* Excerpted records
_ _ _
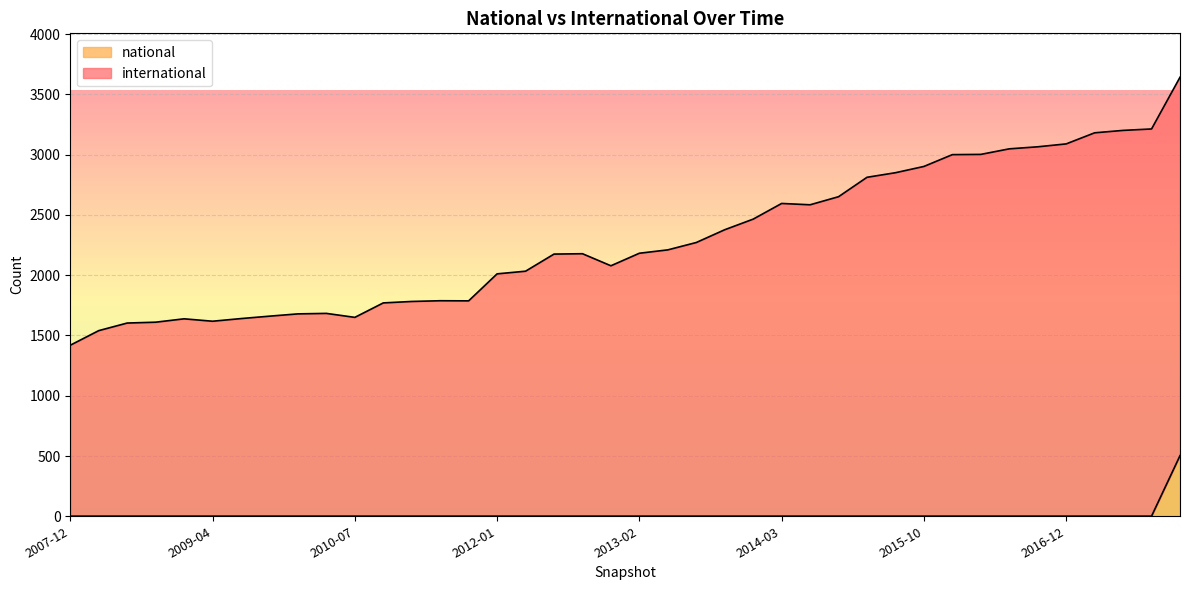

Rank the series by their average value, from highest to lowest.

international, national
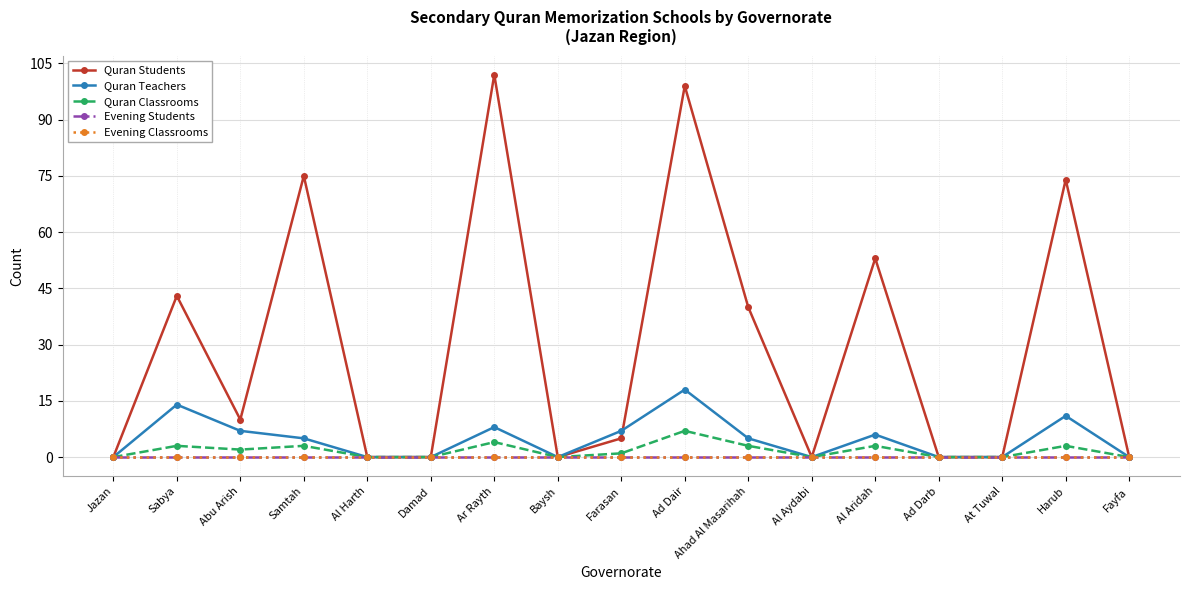

At which category does Quran Teachers reach its first local valley?

Baysh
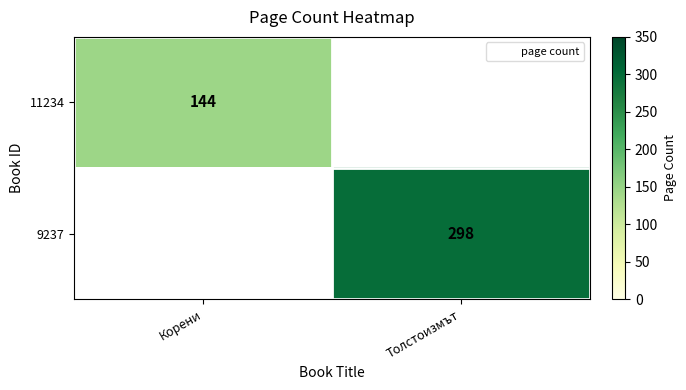

The 9237 series shows 298 at Толстоизмът. True or false?

True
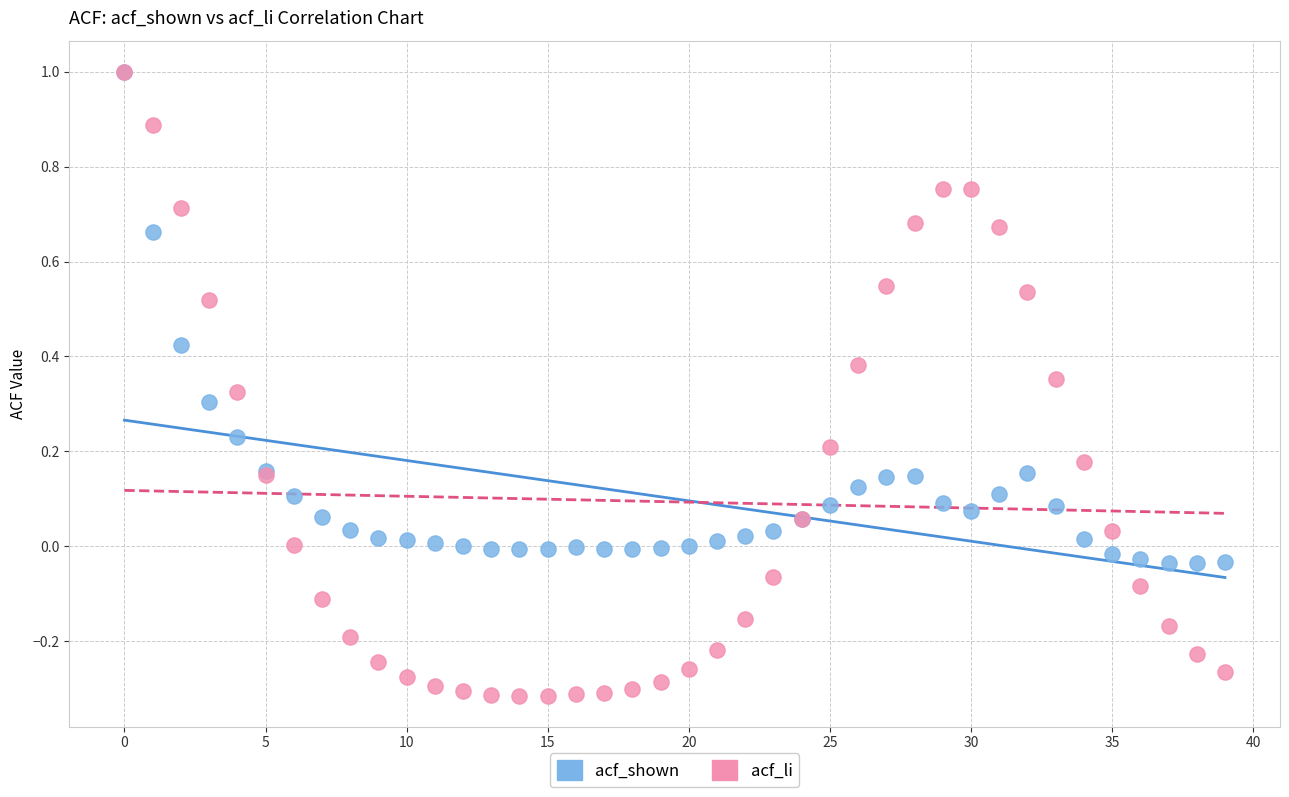

What are all the series names shown in the legend?

acf_shown, acf_li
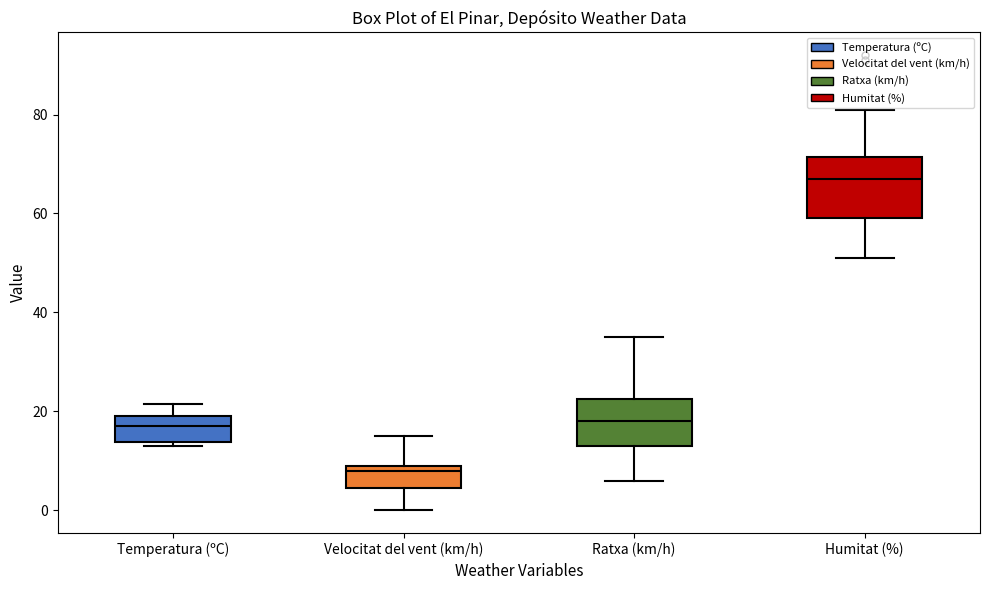

Where is the lower edge of the box for Humitat (%) on the y-axis? The values are not printed on the chart, so give them approximately, as read against the axis.

60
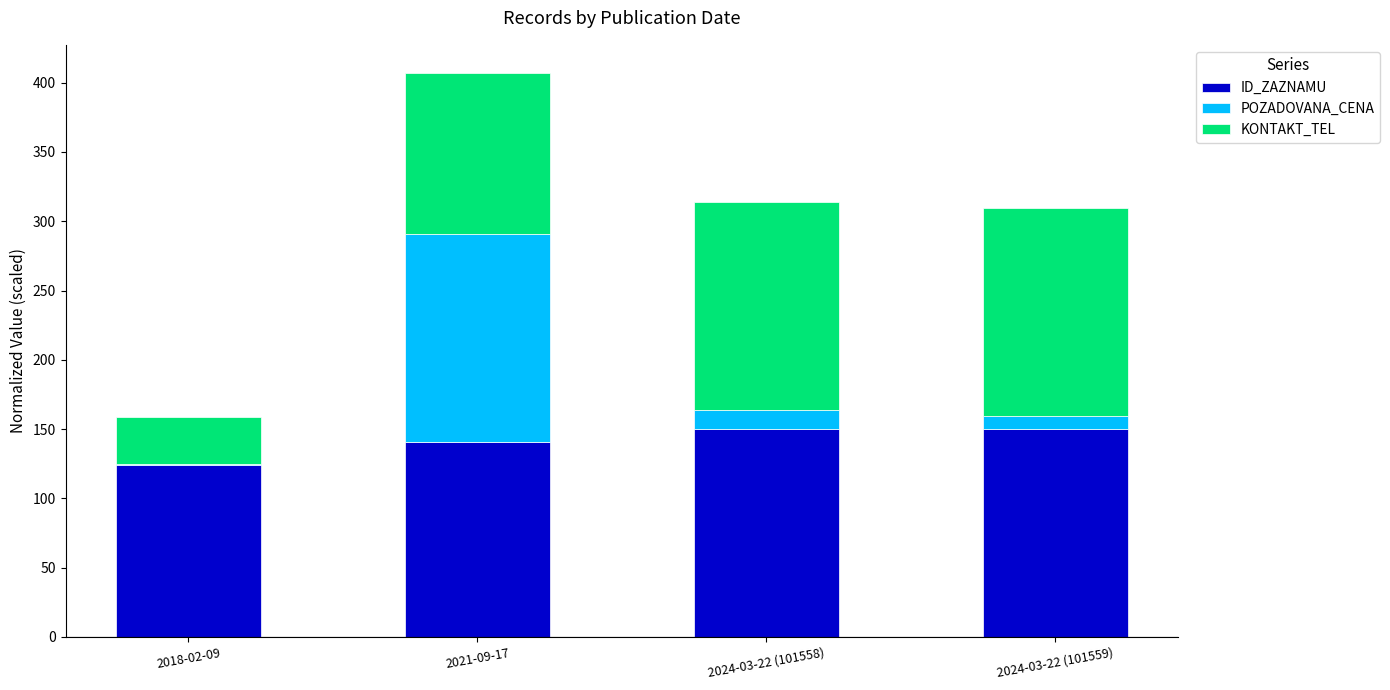

At which category is the sum across all series the highest?

2021-09-17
_ _ _
Reproduce the listing above word for word, leaving out the pictures.

* Reply
Rank the series by their average value, from highest to lowest.

international, national

At which category does Quran Teachers reach its first local valley?

Baysh

The 9237 series shows 298 at Толстоизмът. True or false?

True

What are all the series names shown in the legend?

acf_shown, acf_li

Where is the lower edge of the box for Humitat (%) on the y-axis? The values are not printed on the chart, so give them approximately, as read against the axis.

60

At which category is the sum across all series the highest?

2021-09-17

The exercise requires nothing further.